En septembre 2011, Wadah Khanfar, dont la vision a porté Al Jazeera à son apogée lors des soulèvements arabes, est remplacé au poste de directeur général du réseau par Ahmed Bin Jassim al Thani, parent de l’émir. C’est la première fois qu’un membre de la famille régnante accède à cette fonction, indiquant la volonté du Qatar d’exercer à présent un contrôle direct sur sa chaîne satellitaire.
En annonçant sa démission, Khanfar explique qu’il a atteint les objectifs qu’il s’était fixés pour le réseau. Mais une annonce aussi soudaine après un tel succès pousse les sceptiques à se demander si ce n’est pas en réalité Doha qui, ayant atteint ses buts stratégiques, cherche à présent à consolider ses gains politiques. Grâce à la popularité de la chaîne et à son rôle actif dans les soulèvements arabes, l’émirat a su prendre part de façon plus ou moins explicite à la redéfinition de la carte politique du Moyen-Orient. Le Qatar jouit aujourd’hui d’une influence mondiale démesurée au regard de sa petite population (environ 2 millions d’habitants). Et si jusqu’ici sa taille dérisoire sur l’échiquier international exonérait le Qatar d’une attention particulière dans l’agenda éditorial de la chaîne, ce n’est plus le cas aujourd’hui. Ce n’était donc qu’une question de temps avant que l’audience fidèle à Khanfar ne demande que sa vision éditoriale critique ne soit appliquée aux monarchies du Golfe, Qatar inclus.

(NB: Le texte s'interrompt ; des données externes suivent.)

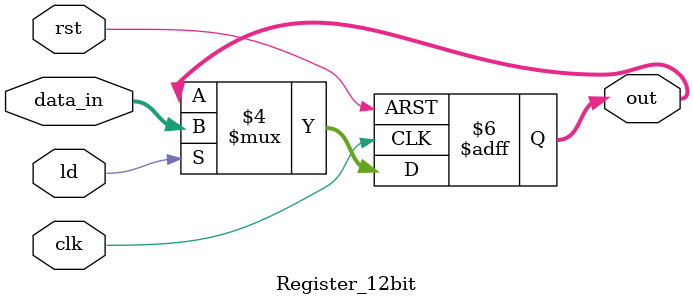
<source format=v>
module Register_12bit (input clk,rst,ld,input[11:0]data_in,output reg[11:0]out);
always@(posedge clk or posedge rst)
begin
  if(rst==1'b1)
  out<=1'b0;
  else if(ld==1'b1)
  out<=data_in;

end
endmodule
</source>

Le défi pour Doha aurait été d’orienter le politique éditoriale de la chaîne sans que les interférences du régime ne soient trop visibles. Pour un réseau qui a bâti sa crédibilité sur son indépendance politique, le glissement aurait dû être imperceptible. Mais la perte de neutralité trop évidente semble avoir compromis le nom d’Al Jazeera de façon irréversible aux yeux des audiences du monde arabe.